Exercise. Keep only the lines of the listing that include the word "pixels", and copy them.

Information provided.
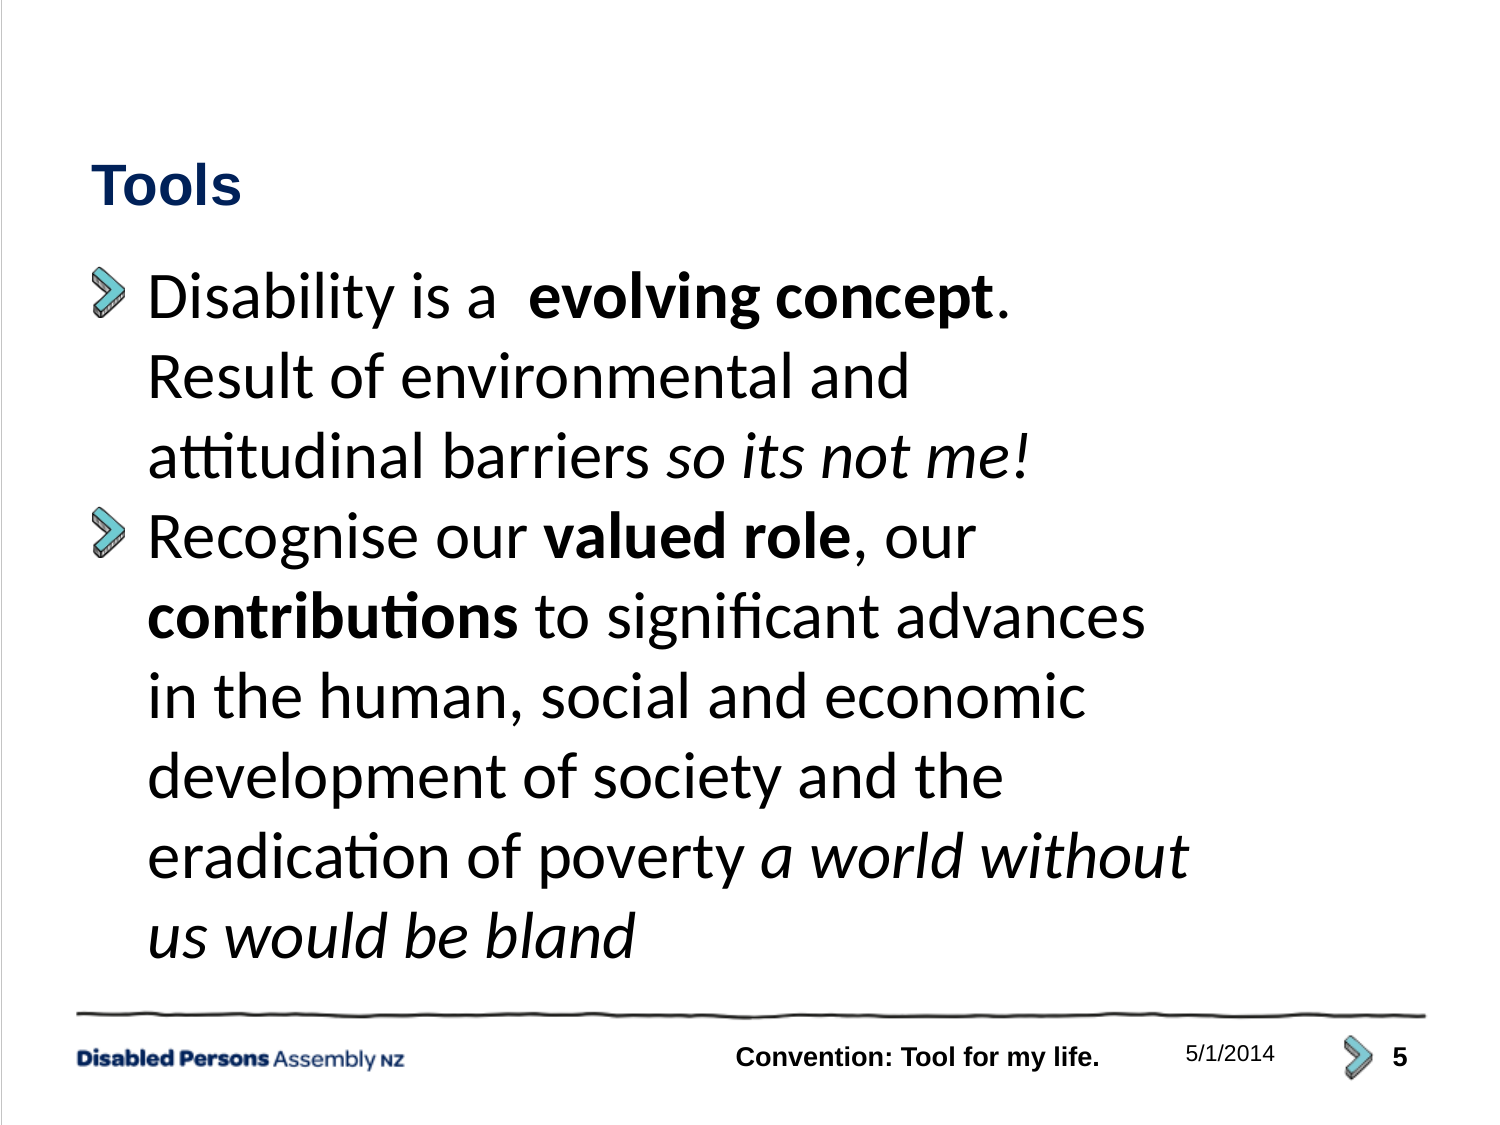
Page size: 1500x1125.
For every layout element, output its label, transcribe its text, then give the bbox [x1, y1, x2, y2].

text_box Disability is a evolving concept. Result of environmental and attitudinal barriers so its not me! Recognise our valued role, our contributions to significant advances in the human, social and economic development of society and the eradication of poverty a world without us would be bland [76, 244, 1219, 1125]
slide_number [1219, 1031, 1328, 1092]
text_box Tools [76, 139, 925, 225]
slide_number 5 [1328, 1031, 1423, 1092]
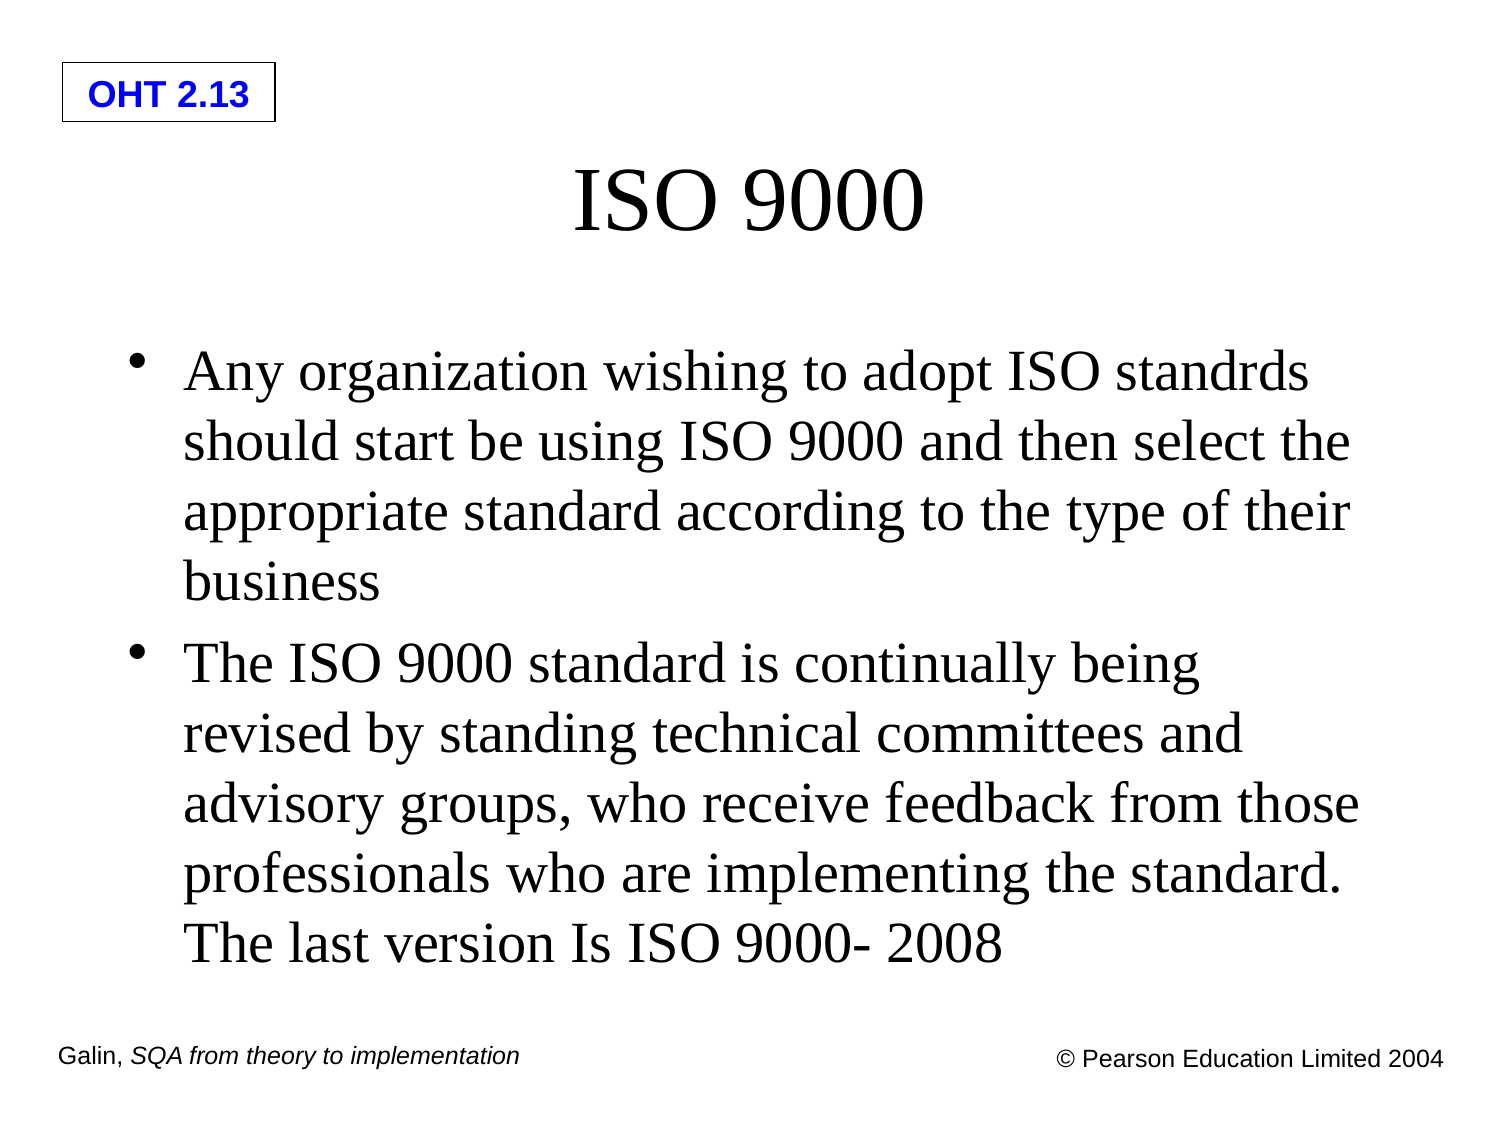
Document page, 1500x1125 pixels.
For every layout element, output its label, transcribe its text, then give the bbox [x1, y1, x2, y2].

title ISO 9000 [112, 99, 1388, 288]
list Any organization wishing to adopt ISO standrds should start be using ISO 9000 and then select the appropriate standard according to the type of their business The ISO 9000 standard is continually being revised by standing technical committees and advisory groups, who receive feedback from those professionals who are implementing the standard. The last version Is ISO 9000- 2008 [112, 324, 1388, 1001]
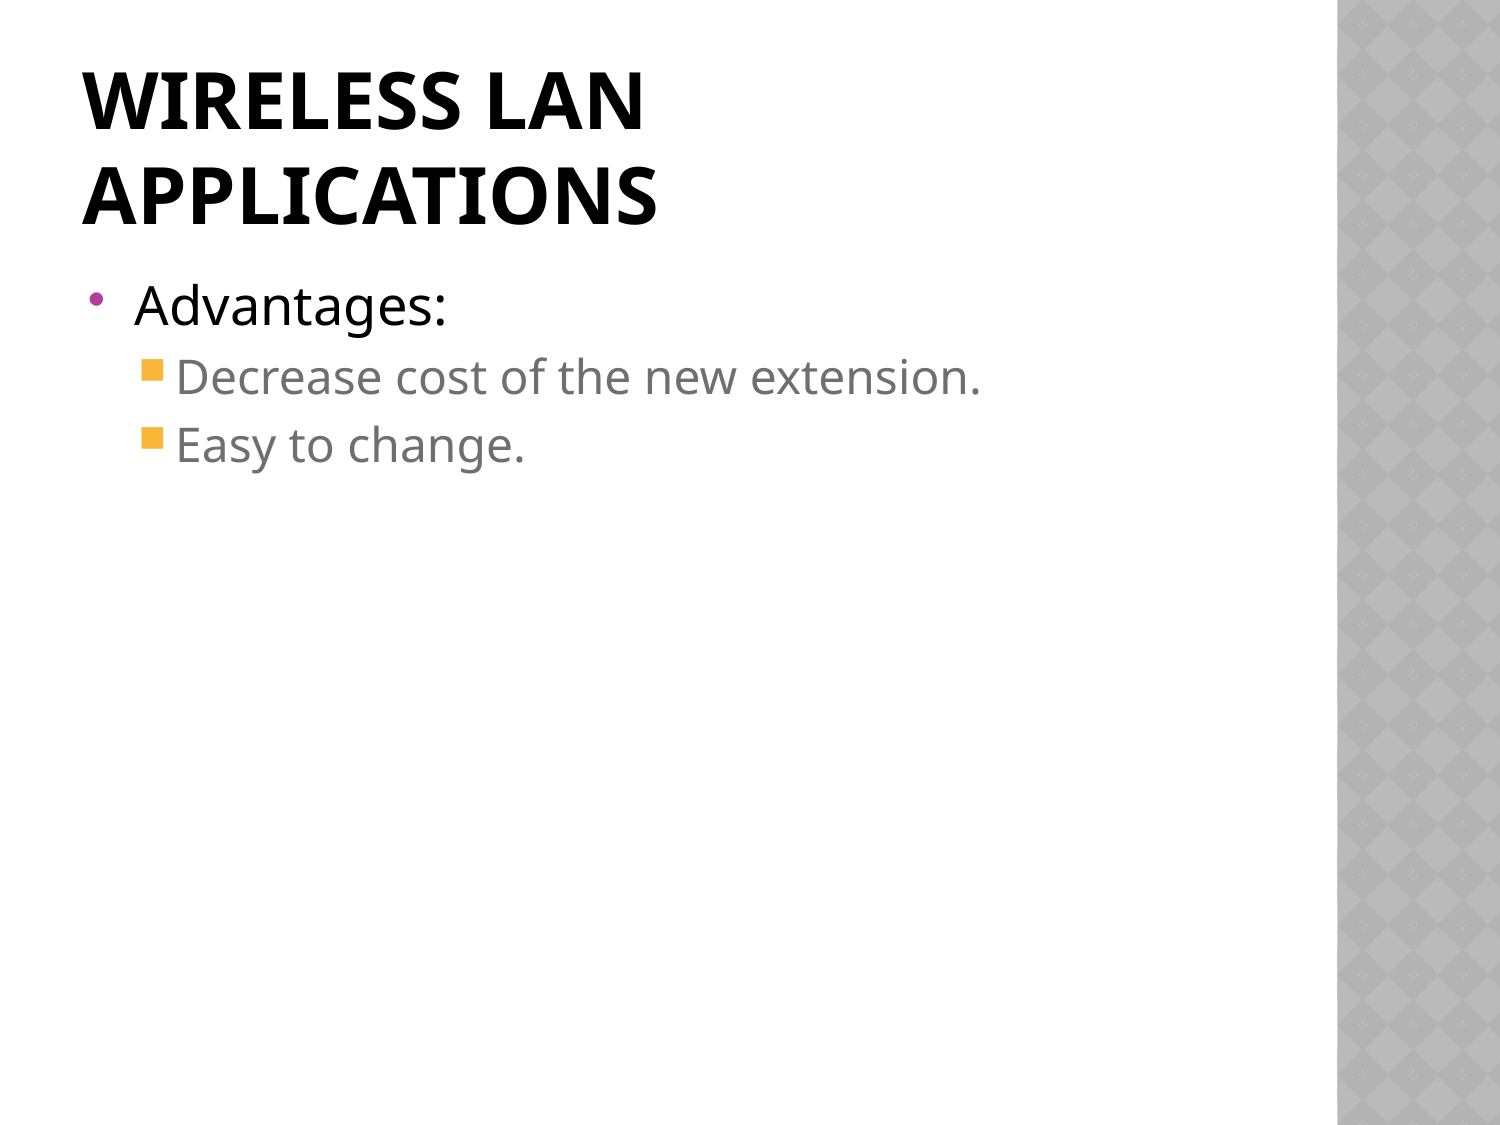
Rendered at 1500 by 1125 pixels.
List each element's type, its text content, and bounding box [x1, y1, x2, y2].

list Advantages: Decrease cost of the new extension. Easy to change. [75, 264, 1263, 1059]
title Wireless LAN applications [75, 52, 1263, 240]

Written solution.
Document page, 1500x1125 pixels.
Rendered at 1500 by 1125 pixels.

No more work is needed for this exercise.